══ Page ══
Given n books( the page number of each book is the same) and an array of integer with size k means k people to copy the book and the i th integer is the time i th person to copy one book). You must distribute the continuous id books to one people to copy. (You can give book A[1],A[2] to one people, but you cannot give book A[1], A[3] to one people, because book A[1] and A[3] is not continuous.) Return the number of smallest minutes need to copy all the books.
Example
Given n =4, array A =[3,2,4], .
Return4( First person spends 3 minutes to copy book 1, Second person spends 4 minutes to copy book 2 and 3, Third person spends 4 minutes to copy book 4. )
方法一:2分答案。O(nlog(range))
public int copyBooksII(int n, int[] times) {
if (times == null || times.length == 0 || n < 1) {
return 0;
}
// find upper & lower bounds
// worst case : give all books to the slowest person to copy,
// (n * max in times)
// best case : we can start with min in times,
// say if we only have one book and give it to the fastest person
int fastest = Integer.MAX_VALUE;
int slowest = Integer.MIN_VALUE;
for (int i = 0; i < times.length; i++) {
fastest = Math.min(fastest, times[i]);
slowest = Math.max(slowest, times[i]);
}
// binary search, find the shortest amount of
// time/fist minutes to copy all books
int left = fastest;
int right = slowest * n;
while (left + 1 < right) {
int mid = left + (right - left) / 2;
if (canFinishedIn(mid, times, n)) {
right = mid;
} else {
left = mid;
}
}
if (canFinishedIn(left, times, n)) {
return left;
} else {
return right;
}
}
/**
* @param minutes : minutes allow
* @param times: each person need to finish copy 1 book
* @param n : number of book we need to copy
*/
private boolean canFinishedIn(int minutes, int[] times, int n) {
int timeLeft = minutes;
int bookAmt = 0;
for (int i = 0; i < times.length; i++) {
while (timeLeft >= times[i]) {
timeLeft = timeLeft - times[i];
bookAmt++;
}
timeLeft = minutes;
}
return bookAmt >= n ? true : false;
}
═══
══ Recorded data ══
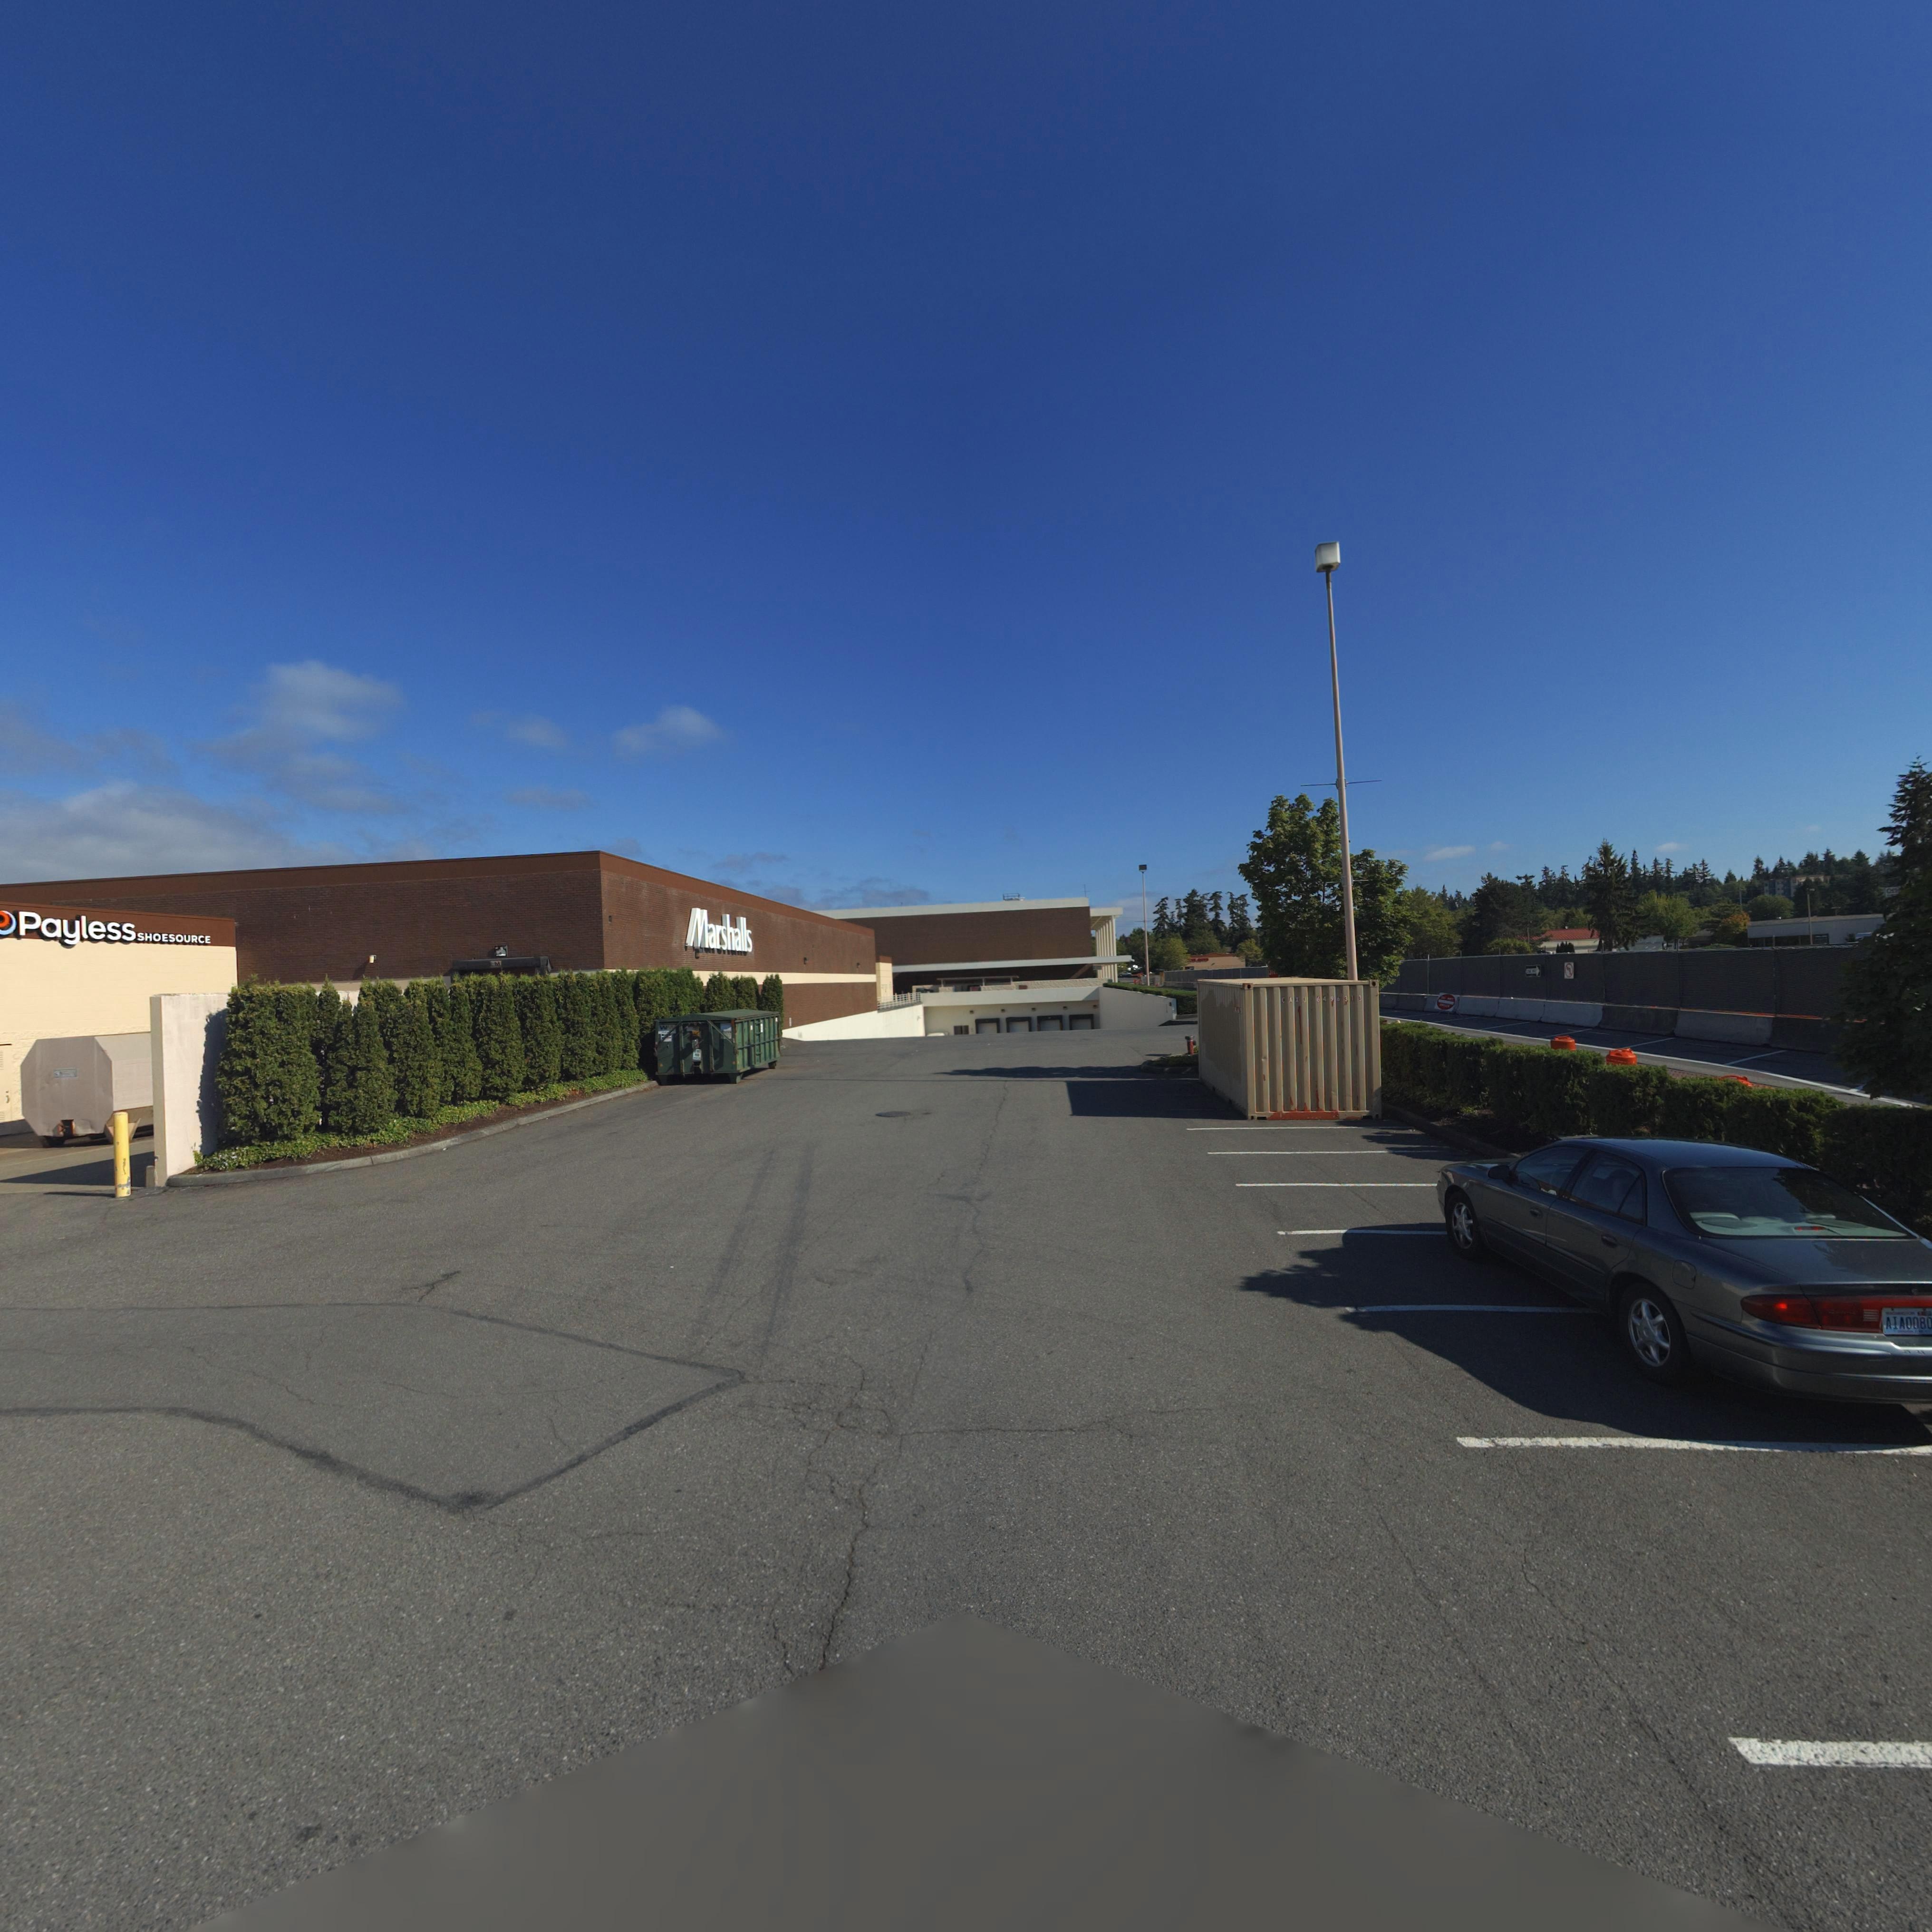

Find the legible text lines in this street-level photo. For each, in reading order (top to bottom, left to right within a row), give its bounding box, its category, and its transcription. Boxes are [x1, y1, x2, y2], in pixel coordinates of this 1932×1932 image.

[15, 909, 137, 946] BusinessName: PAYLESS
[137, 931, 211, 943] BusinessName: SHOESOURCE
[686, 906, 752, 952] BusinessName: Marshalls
═══
:: What you will do ::
**A)** Answer these questions from the book-copying page:
(i) In the worked example, how many minutes does the second person spend, and on which books?
(ii) In copyBooksII, what expression is the variable right initialized to before the binary search?
(iii) What does copyBooksII return when times is null?
**B)** List every parameter name documented with @param in the comment block of the book-copying page.

:: Results of the exercise ::
**A)**
(i) Four minutes, copying book 2 and book 3.
(ii) slowest * n
(iii) 0

**B)** minutes, times, n